Now the YouTuber is opening up about the incident, and in his February 29 upload, he explained his thoughts on the break-in. The Swedish star took a deep dive into how it impacted him mentally.
PewDiePie opens about his house being broken into
While the YouTuber has briefly touched on his house being broken into in the past, his latest video was the first time he addressed it head on. "A few months ago, our house was broken into. No one was home at the time when it happened, but it was surprising to find out," he began.
The entertainer said that while most people were supportive after the robbery, some celebrated the incident. "A few people on the internet took the news as a chance to celebrate. Rationalizing it since I have wealth, it's just a minor inconvenience," he continued.
However, the Swede revealed that nothing of his was actually stolen, just his wife's. "Another irony is that nothing was stolen from the break-in. At least personally. Even my two most valuable items, my camera and computer, were left. Whatever they took was from my wife unfortunately."
Pewds said that he had recently sold or donated many of his items that lack personal value, or have any "utility" to them. He then explained how reading Greek philosopher Diogenes helped him shift away from caring about material things.
"Diogenes and Socrates' minds were very different. But neither of them wrote down their own ideas, they lived them instead. I don't think you'll see me living in a barrel anytime soon. Although I find it funny how I lost more items reading about [Diogenes] then actually getting robbed did," he said.
The popular YouTuber has been a fan of philosophy, and has created multiple videos on his channel about the subject in the past.

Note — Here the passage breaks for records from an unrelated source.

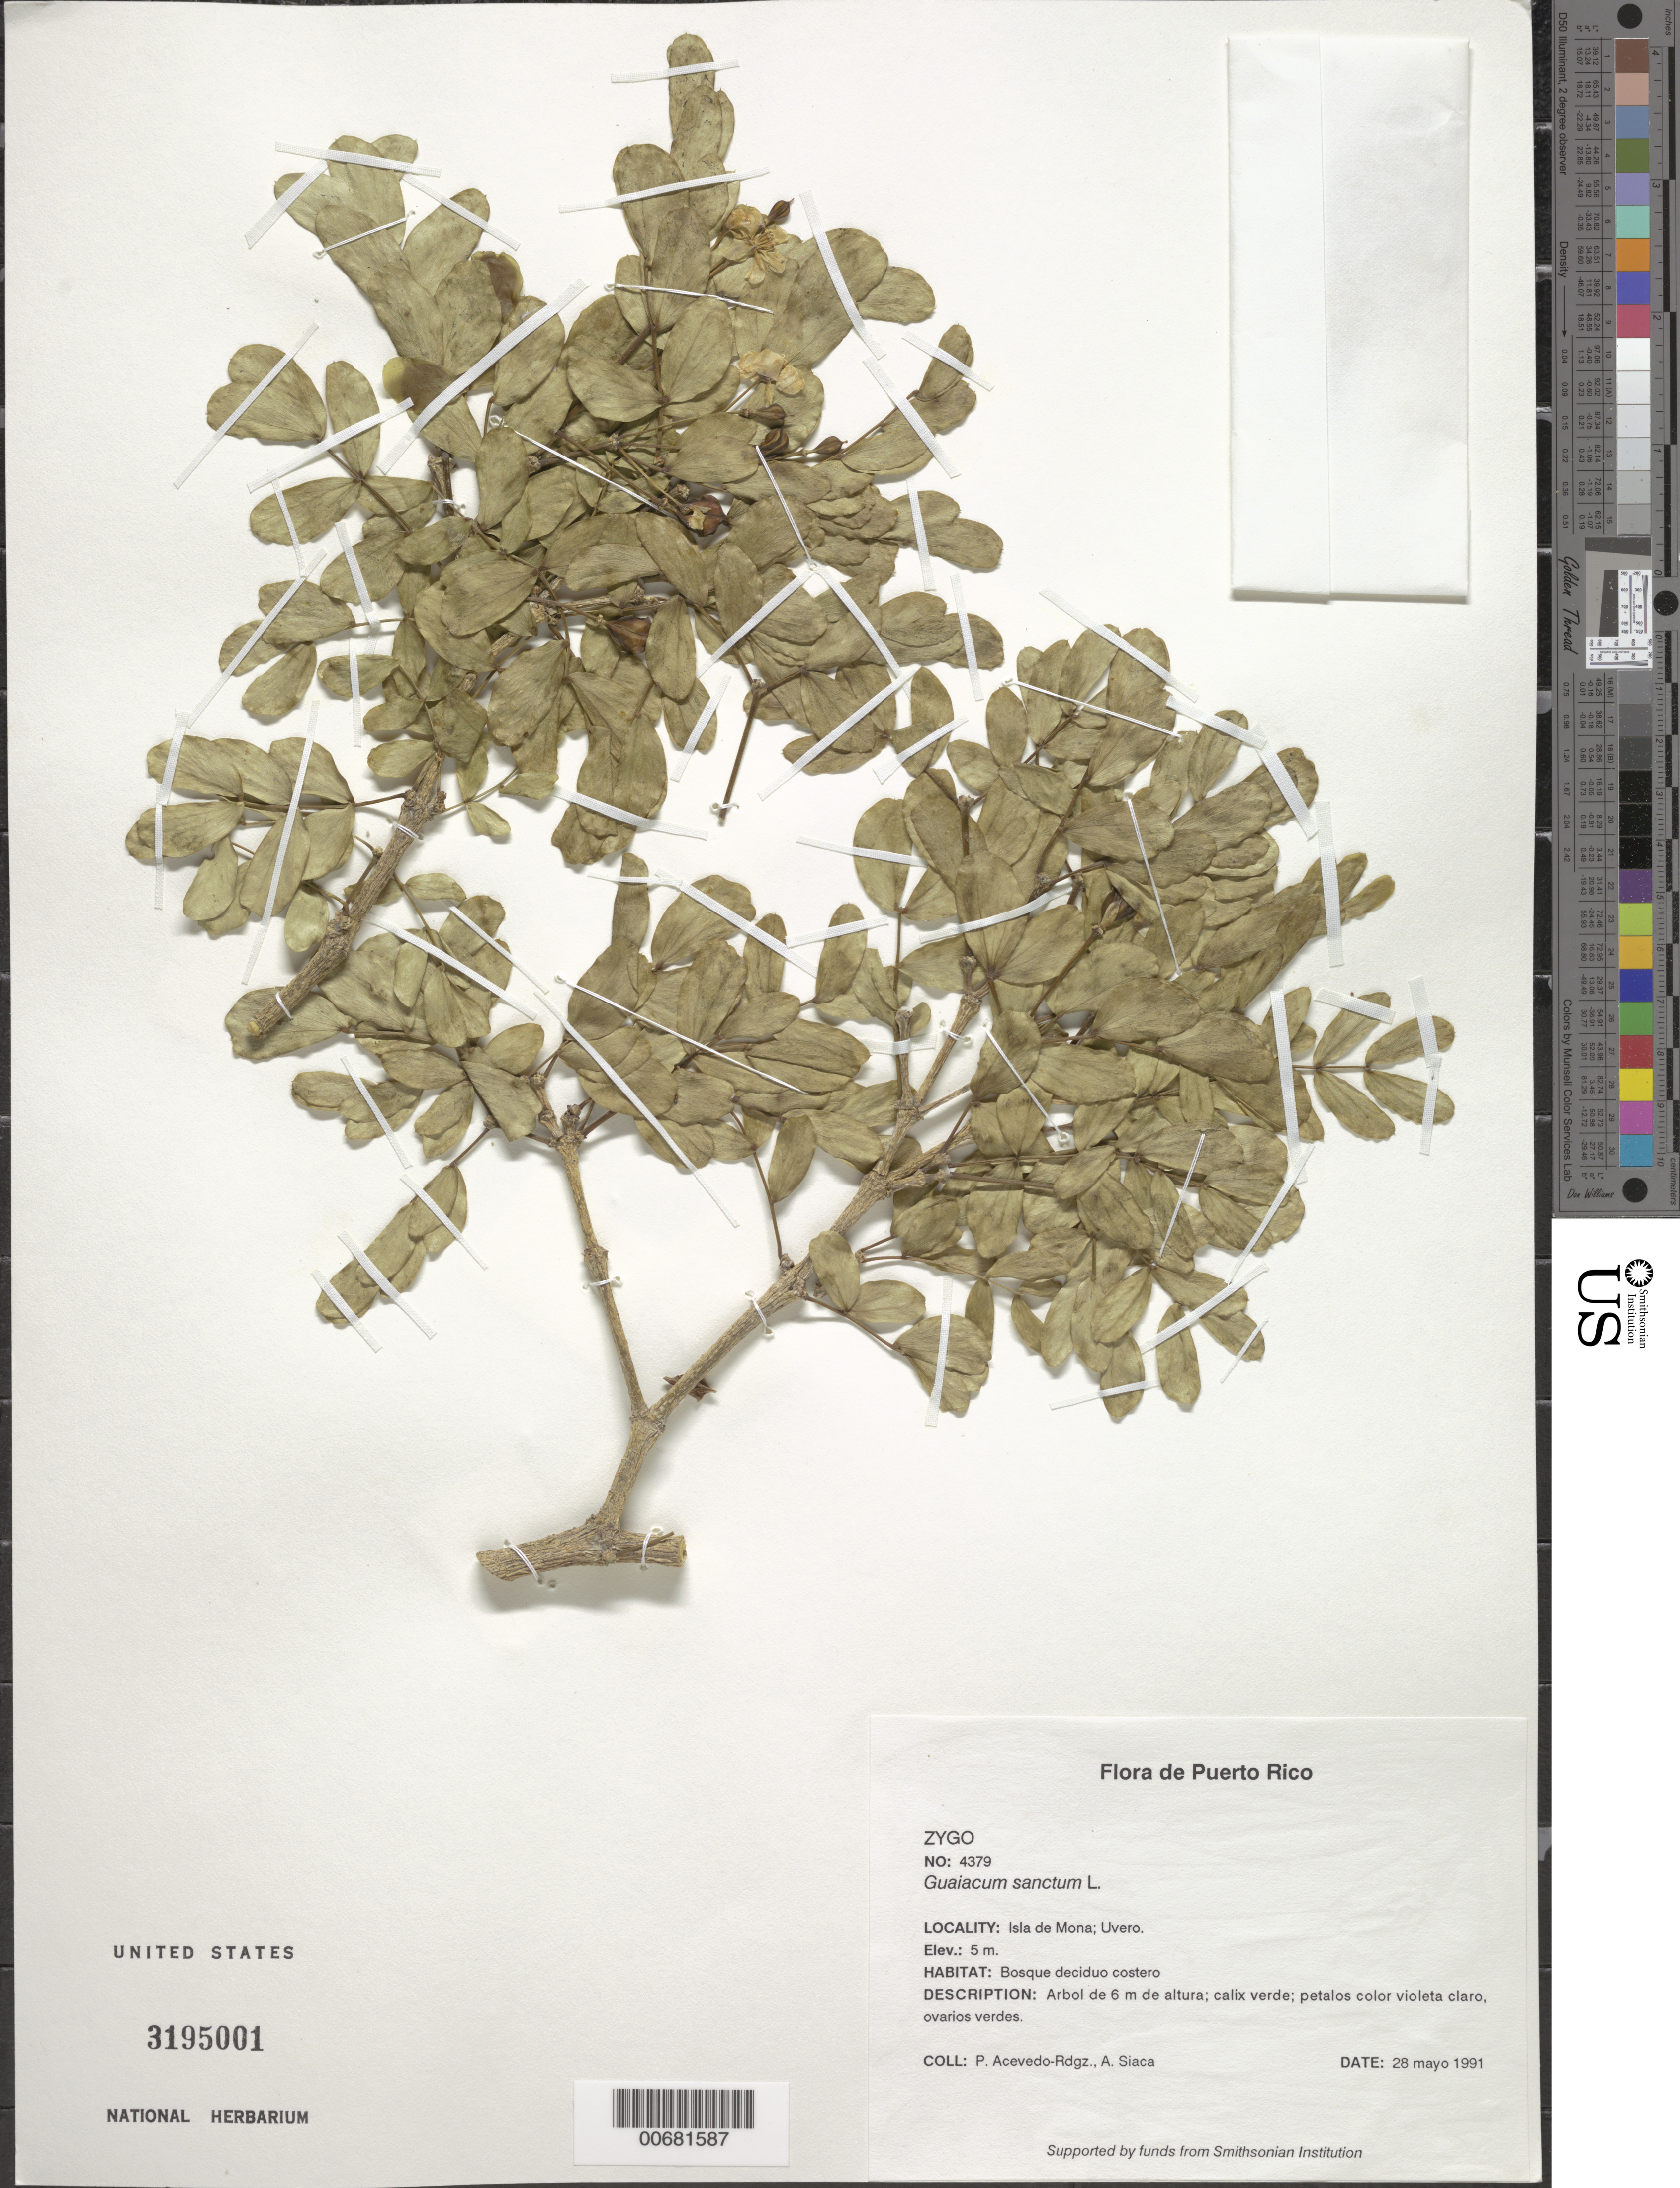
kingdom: Plantae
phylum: Tracheophyta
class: Magnoliopsida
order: Zygophyllales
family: Zygophyllaceae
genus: Guaiacum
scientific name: Guaiacum sanctum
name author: L.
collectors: P. Acevedo-Rodr. & A. Siaca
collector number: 4379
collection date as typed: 28 May 1991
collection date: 1991-05-28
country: Puerto Rico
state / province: Mayaguëz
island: Mona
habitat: Bosque deciduo costero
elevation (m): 5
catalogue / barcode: US 3195001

In December 2019, he cited Aristotle to explain why he hated Twitter before he exclaimed "F**k Twitter!" and deleted his account.
Despite the break-in being stressful and a violation of his privacy, the Swedish entertainer's love of philosophy has seemed to have helped him get through it.
PewDiePie has continued to crush it on YouTube in 2020, drawing in millions of views a video since returning from his month off from creating content in January.